*** Opening Source extract ***
Indices can be obtained using [`InstructBlipVideoProcessor`]. See [`InstructBlipVideoProcessor.__call__`] for
details.
[What are input IDs?](../glossary#input-ids)
qformer_attention_mask (`torch.Tensor` of shape `(batch_size, sequence_length)`, *optional*):
Mask to avoid performing attention on padding token indices. Mask values selected in `[0, 1]`:
- 1 for tokens that are **not masked**,
- 0 for tokens that are **masked**.
[What are attention masks?](../glossary#attention-mask)
input_ids (`torch.LongTensor` of shape `(batch_size, sequence_length)`, *optional*):
Indices of input sequence tokens in the vocabulary of the language model. Input tokens can optionally be
provided to serve as text prompt, which the language model can continue.
Indices can be obtained using [`InstructBlipVideoProcessor`]. See [`InstructBlipVideoProcessor.__call__`] for
details.
*** Closing Source extract ***
*** Opening Material provided ***
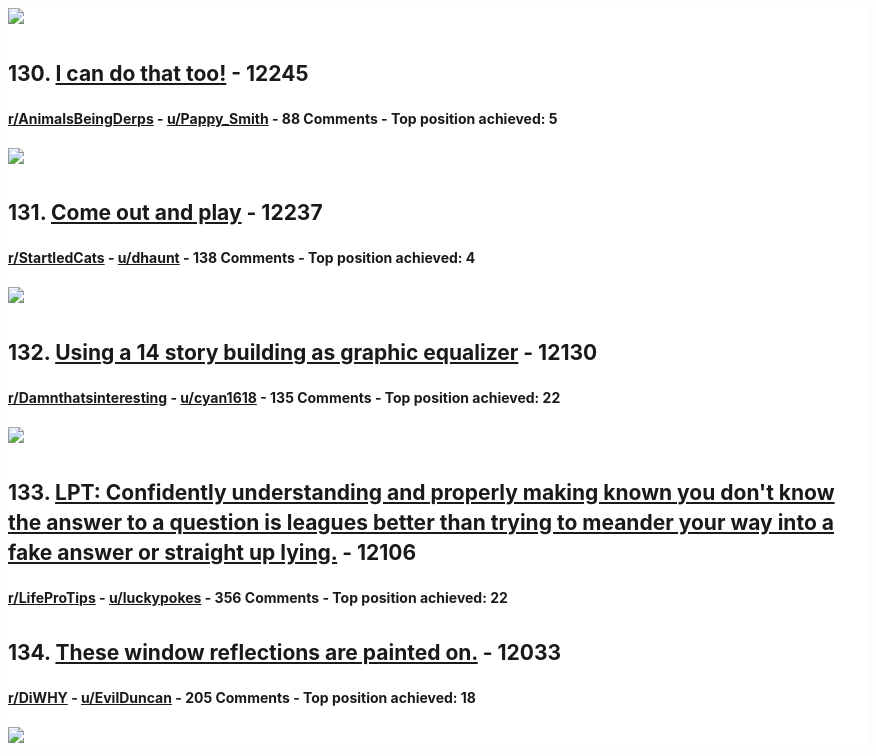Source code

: <a href="https://i.redd.it/jjfymmsuw2z01.png"><img src="https://b.thumbs.redditmedia.com/k_l4-hvRVzZiPeS6PfLbW6ShV86m7nECqJljquFPdiw.jpg"></img></a>

## 130. [I can do that too!](http://reddit.com/r/AnimalsBeingDerps/comments/8ktmz4/i_can_do_that_too/) - 12245
#### [r/AnimalsBeingDerps](http://reddit.com/r/AnimalsBeingDerps) - [u/Pappy_Smith](http://reddit.com/u/Pappy_Smith) - 88 Comments - Top position achieved: 5

<a href="https://i.imgur.com/6r8jfOW.gifv"><img src="https://b.thumbs.redditmedia.com/lNEIvISuAiS7RMzwq-7fsCjWKeuuRfAHKlWuKYCvefc.jpg"></img></a>

## 131. [Come out and play](http://reddit.com/r/StartledCats/comments/8kqy4l/come_out_and_play/) - 12237
#### [r/StartledCats](http://reddit.com/r/StartledCats) - [u/dhaunt](http://reddit.com/u/dhaunt) - 138 Comments - Top position achieved: 4

<a href="https://i.imgur.com/pxIY36U.gif"><img src="https://b.thumbs.redditmedia.com/_tVRA-6wEeukWfKN9i4oHjKhzz8scjna773rnrMYJtg.jpg"></img></a>

## 132. [Using a 14 story building as graphic equalizer](http://reddit.com/r/Damnthatsinteresting/comments/8kuj4v/using_a_14_story_building_as_graphic_equalizer/) - 12130
#### [r/Damnthatsinteresting](http://reddit.com/r/Damnthatsinteresting) - [u/cyan1618](http://reddit.com/u/cyan1618) - 135 Comments - Top position achieved: 22

<a href="https://i.imgur.com/5DIkO8e.gifv"><img src="https://b.thumbs.redditmedia.com/hYjXr2qGYiuArRPnKCGHOujdmlHIwH-p7iQLGqRgk_o.jpg"></img></a>

## 133. [LPT: Confidently understanding and properly making known you don't know the answer to a question is leagues better than trying to meander your way into a fake answer or straight up lying.](http://reddit.com/r/LifeProTips/comments/8ksr3a/lpt_confidently_understanding_and_properly_making/) - 12106
#### [r/LifeProTips](http://reddit.com/r/LifeProTips) - [u/luckypokes](http://reddit.com/u/luckypokes) - 356 Comments - Top position achieved: 22

## 134. [These window reflections are painted on.](http://reddit.com/r/DiWHY/comments/8ksyuk/these_window_reflections_are_painted_on/) - 12033
#### [r/DiWHY](http://reddit.com/r/DiWHY) - [u/EvilDuncan](http://reddit.com/u/EvilDuncan) - 205 Comments - Top position achieved: 18

<a href="https://i.redd.it/by0p7bzmu0z01.jpg"><img src="https://b.thumbs.redditmedia.com/cmdJ0j9wSanW6q2xrXlG1XKm_vdJjpRqNlJ0d9kqTJk.jpg"></img></a>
*** Closing Material provided ***
*Exercises to complete*
A. From the model input documentation, list each distinct term written in code formatting, giving each one only once.
B. Translate this sentence from the model input documentation into Spanish: "Input tokens can optionally be provided to serve as text prompt, which the language model can continue."

*Solution list*
A.
- InstructBlipVideoProcessor
- InstructBlipVideoProcessor.__call__
- torch.Tensor
- (batch_size, sequence_length)
- [0, 1]
- torch.LongTensor

B. Opcionalmente, se pueden proporcionar tokens de entrada que sirvan como indicación de texto, la cual el modelo de lenguaje puede continuar.